His grin broke slowly but spread to include a glint in his eyes and to bring out those laugh lines in full force.

Kate could barely contain herself. The man might just throw his plans out the window and propose right here and now. She pivoted her chair around just in case he wanted to drop to his knee in front of her.

He pushed away from the door frame and took a step toward her, then said, “We'll have a chaperone.”

“A…what?” She almost fell forward at that and had to grab the edge of the desk to keep from swiveling herself around to face the back wall.

“A very short chaperone who goes to bed early, and doesn't know enough words to tell everyone in town our business yet.”

“Oh.” She eased out a long breath and scooted her chair back under the desk. “We're babysitting Fabiola.”

“Gentry is dropping her off at six-thirty. They have some kind of dinner with a relative of Esperanza's from Miami. Do you mind?”

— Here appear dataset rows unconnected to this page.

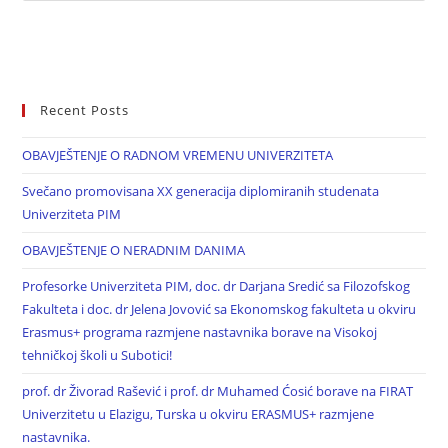
Recent Posts
OBAVJEŠTENJE O RADNOM VREMENU UNIVERZITETA
Svečano promovisana XX generacija diplomiranih studenata
Univerziteta PIM
OBAVJEŠTENJE O NERADNIM DANIMA
Profesorke Univerziteta PIM, doc. dr Darjana Sredić sa Filozofskog
Fakulteta i doc. dr Jelena Jovović sa Ekonomskog fakulteta u okviru
Erasmus+ programa razmjene nastavnika borave na Visokoj
tehničkoj školi u Subotici!
prof. dr Živorad Rašević i prof. dr Muhamed Ćosić borave na FIRAT
Univerzitetu u Elazigu, Turska u okviru ERASMUS+ razmjene
nastavnika.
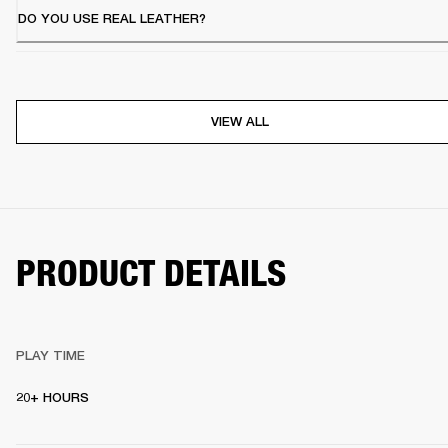
DO YOU USE REAL LEATHER?
VIEW ALL
PRODUCT DETAILS
PLAY TIME
20+ HOURS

An evening at home with Vince and the darling grandchild he adored. It wasn't what she had envisioned, but compared to all the evenings she had spent alone or on dates or business dinners when she couldn't wait to be alone again? “It sounds wonderful. I can't wait.”

So maybe she wouldn't have her proposal tonight. It would still be sweet to share an evening of domestic tranquility with Vince. Just the two of them…and his grandchild…and the great, unspoken, unsettled question that she didn't dare broach and he didn't seem ready to ask hovering in the air all around them.

Oh, yeah, tonight was going to be wonderful indeed.